This is no time to scrap the DCSF

Ravi Chandiramani
Tuesday, September 29, 2009

The Conservatives are strongly fancied to form the next government in the coming months.

So it's heartening to hear shadow children's minister Tim Loughton's "absolute commitment" to Every Child Matters in this week's Interview. Locally, then, we can take it that children's services departments and multi-agency working overseen by children's trusts will remain intact under a Tory government.

Nationally, however, the picture looks different. In a speech to the RSA in June that has rather slipped under the radar, shadow children's secretary Michael Gove showed his true colours. He issued a clear signal that a Tory government would scrap the Department for Children, Schools and Families (DCSF), reinstating a department focused purely on education. "Under Gordon Brown and Ed Balls, schools have lost their principal purpose - and been saddled with a host of supplementary roles," Gove said. "We have one department which manages schools - and sees them as instruments to advance central government's social agenda. What we do not have - and what we desperately need - is a department at the heart of government championing the cause of education." He also lamented that Ofsted "is given 18 areas on which to judge a school and only a handful of them relate explicitly to educational attainment".

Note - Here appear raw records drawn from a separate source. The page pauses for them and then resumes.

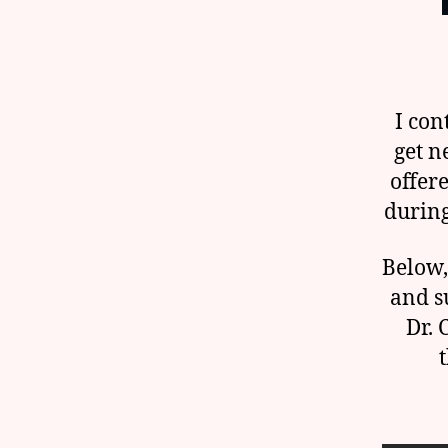
I con
get n
offer
during
Below,
and su
Dr.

The message is clear: we should allow schools to deliver teaching and learning without the distractions of having to ensure children's wellbeing. But Gove seems unable to appreciate that educational attainment and social wellbeing go hand in hand, that only a happy, healthy child will fulfil their potential. Gove also wants the academies programme accelerated and more independent schools run by parent and voluntary groups. One wonders how the Tories' early intervention cheerleader Iain Duncan Smith would feel if schools were cut out of the loop in helping to nip problems in the bud.

The DCSF has been criticised for wastage and inefficiency in ex-WH Smith chief executive Richard Handover's report. But that is an argument for better management and use of resources, not for the department's abolition. Dismantling the DCSF and hiving off its various responsibilities back to other departments would in itself be a costly exercise.

What we desperately need, Mr Gove, is a department at the heart of government championing the cause of children and young people. To lose that would be a tragedy.